NEW YORK (The Deal) -- Dutch supermarket retailer Royal Ahold NV may have the upper hand in early-stage merger talks with smaller Belgian peer Delhaize Group SA (DEG), but getting a deal done won't be easy.
The companies have stayed mum since last week's announcement of exploratory talks, reportedly initiated by Delhaize CEO Frans Muller amid concerns about shrinking margins and growing competition from discount chains like Germany's Aldi and Lidl, and even from Ahold itself in northern Belgium.

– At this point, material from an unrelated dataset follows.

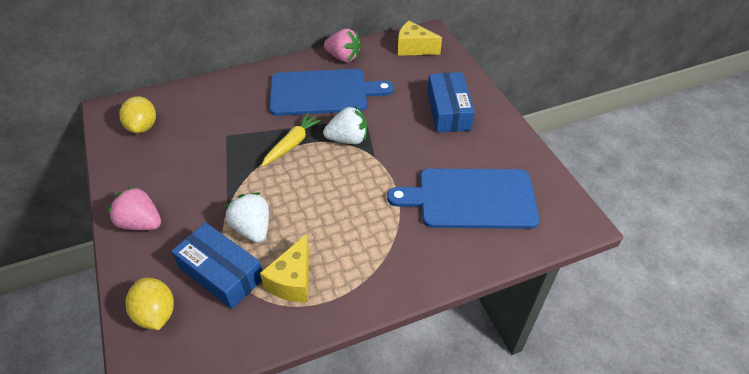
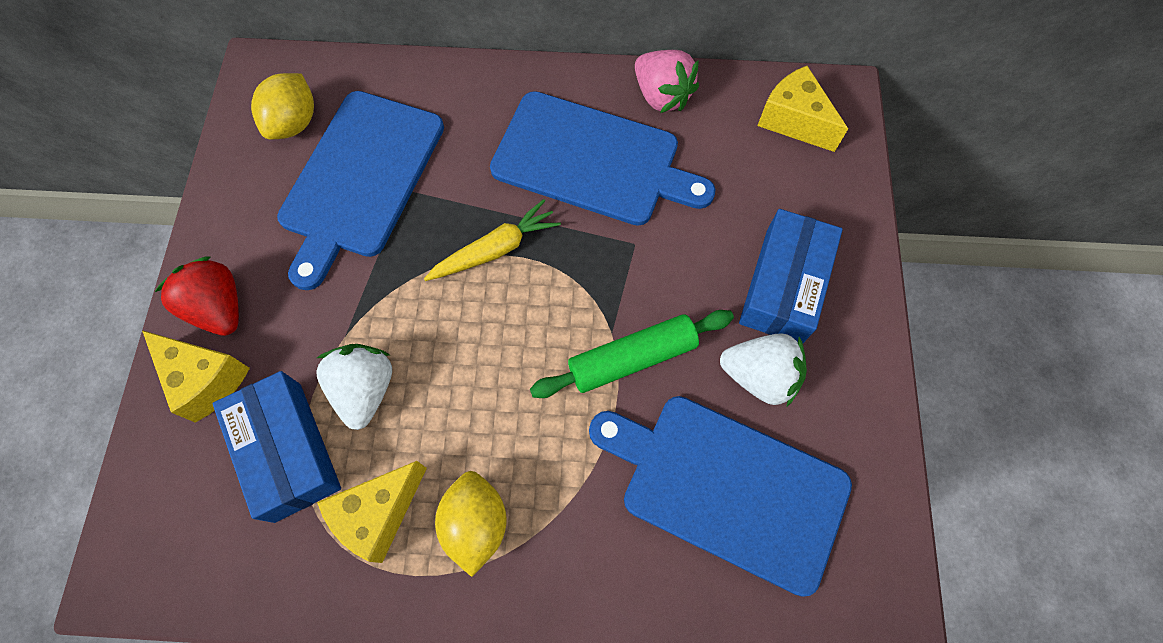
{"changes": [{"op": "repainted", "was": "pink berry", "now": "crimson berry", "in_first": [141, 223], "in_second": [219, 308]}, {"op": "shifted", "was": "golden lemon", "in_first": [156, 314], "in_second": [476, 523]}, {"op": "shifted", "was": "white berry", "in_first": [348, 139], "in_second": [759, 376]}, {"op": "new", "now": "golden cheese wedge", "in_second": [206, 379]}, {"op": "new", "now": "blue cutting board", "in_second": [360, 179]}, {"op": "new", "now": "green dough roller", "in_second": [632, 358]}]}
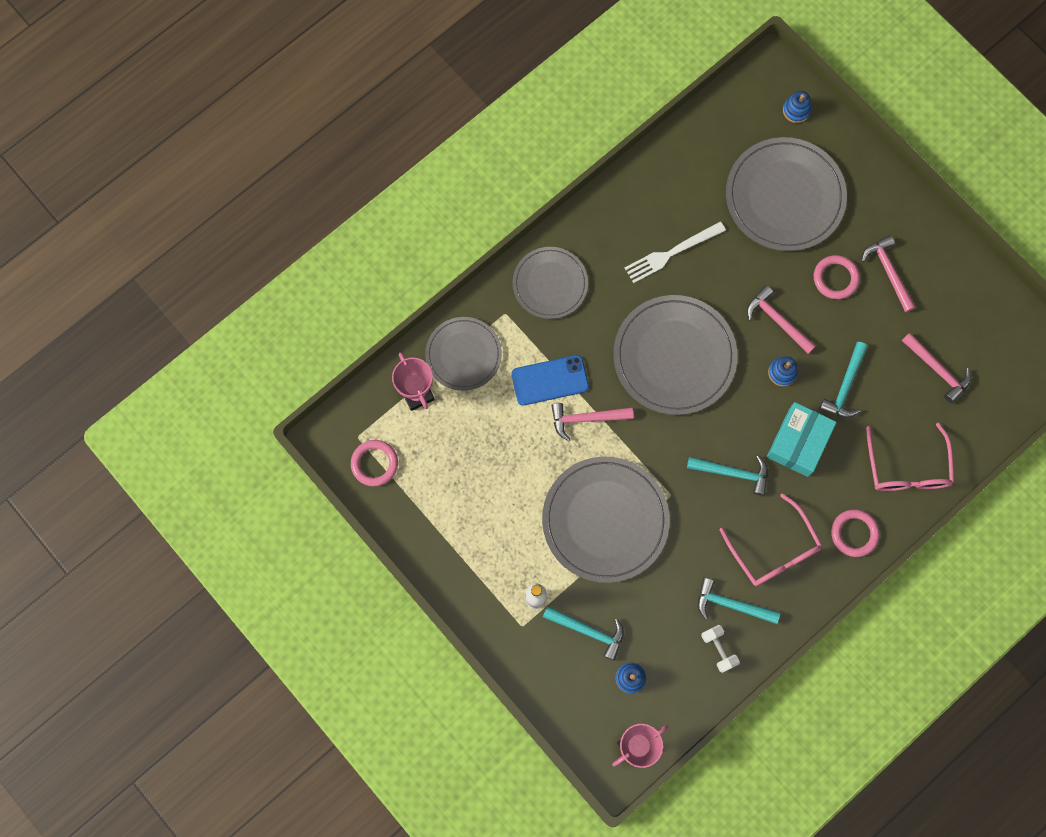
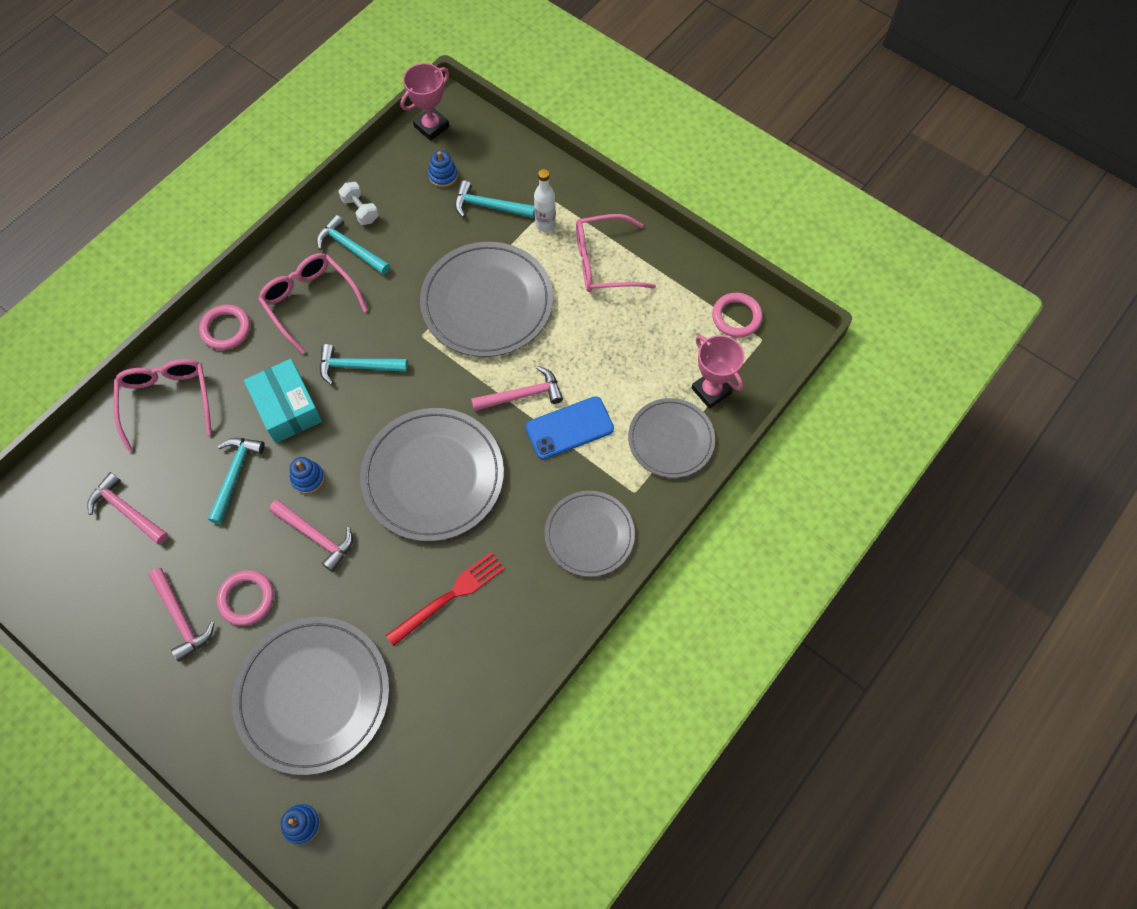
{"changes": [{"op": "repainted", "was": "white table fork", "now": "crimson table fork", "in_first": [671, 253], "in_second": [449, 596]}, {"op": "rotated", "was": "aqua hammer", "in_first": [731, 604], "in_second": [350, 248], "clockwise": -150}, {"op": "rotated", "was": "aqua parcel", "in_first": [798, 442], "in_second": [287, 408], "clockwise": -45}, {"op": "new", "now": "pink eyeglasses", "in_second": [604, 262]}]}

With no rival suitors for the Belgian company expected to emerge, a tie-up with Ahold may be Delhaize's best chance to grab back lost market share at home and jolt some life into its sagging online business where Ahold, led by CEO Dick Boer since March 2011, is way ahead following the purchase two years ago of leading Dutch e-commerce company Bol.com for €350 million (or $390.6 million).
But try telling that to Delhaize's powerful unions, who responded to previous restructuring measures and plans to lay off 2,500 workers in the next three years with nationwide store strikes, accompanied by bonfires in parking lots. The tactics worked, and in February the company said that dismissals would be limited to 1,800 employees and that it would close 10 rather than 14 unprofitable supermarkets as originally envisioned.
Though the unions have been relatively quiet since then, wildcat strikes have continued at individual stores and any deal with Ahold that smacks of further redundancies or cost cutting won't go down well.